Google’s shift in revenues from desktop to mobile was a sharp one—eMarketer estimates that last year about 60 percent of Google’s ad revenues came from desktop, while this year it’s about 50/50. By 2018, eMarketer expects that Google will drive 60 percent of its revenues from mobile ads, at least in the US. On a worldwide basis, Google is already getting nearly 60 percent of its advertising revenues from mobile.
Google is also seeing strong growth in YouTube ad revenues, with growth this year expected to top 30 percent to hit over $5.5 billion worldwide. “Google’s accelerating ad revenues have been driven by capitalizing on usage and marketing trends like mobile search, YouTube’s popularity and programmatic buying,” said eMarketer senior forecasting analyst Martín Utreras.
Google’s essential appeal to advertisers “is simple and is resonating: our mobile properties like search, YouTube, maps and Google Play are where people turn when they’re actively interested in something,” said Google CEO Sundar Pichai during the earnings call. Pichai characterized Google’s position in the online world to the glory years of network television. “Our services are prime time for the mobile world.”
While the digital ad business is growing handily for Google and Facebook, Re/Code reports that the rest of the digital ad business is shrinking, as noted by Jason Kint of Digital Content Next, a trade group for digital publishers. He estimates that Google had 60 percent of the ad market’s growth over the past year, and Facebook had 43 percent—adding up to 103 percent, meaning the rest of the market got smaller. Those numbers are taken from Facebook and Google’s public statements and IAB’s numbers from a survey.

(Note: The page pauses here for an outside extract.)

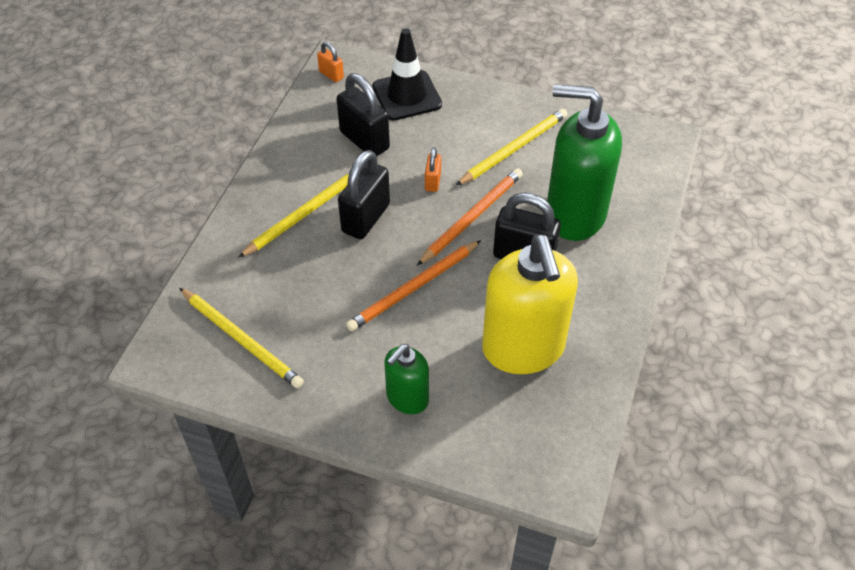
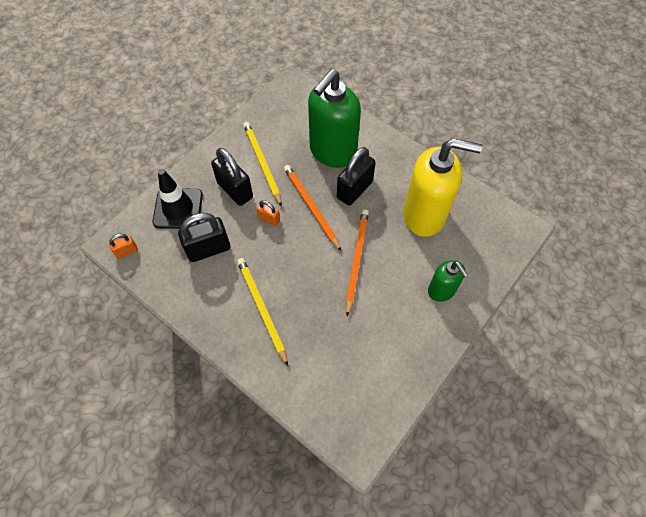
camera: 70 degrees left, 10 degrees up
(242, 340) = (362, 382): yellow pencil -> none
(366, 218) = (284, 270): black padlock -> black padlock (235, 190)
(413, 288) = (356, 260): orange pencil -> orange pencil turned 150 degrees counterclockwise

Mobile is becoming the key path for people going online, especially around the world. As the smartphones are dropping in price, their appeal is reaching the billions who could not afford more expensive devices—and had never dreamed of owning a computer. The growth in mobile is happening in India, in Southeast Asia, in Africa—and that’s driving the growth in the advertising business as well.
Marketers are gaining unprecedented reach for their goods and services, with incredible amounts of data along with that reach. Increasingly, access to those markets is running through Google and Facebook, though other players like Snapchat seem to be doing well. Google is best at capturing purchase intent with search, while Facebook is best at the other end of the marketing funnel generating brand awareness.
Marketers should focus on these two ad leaders for the foreseeable future, unless some serious changes start to shake down.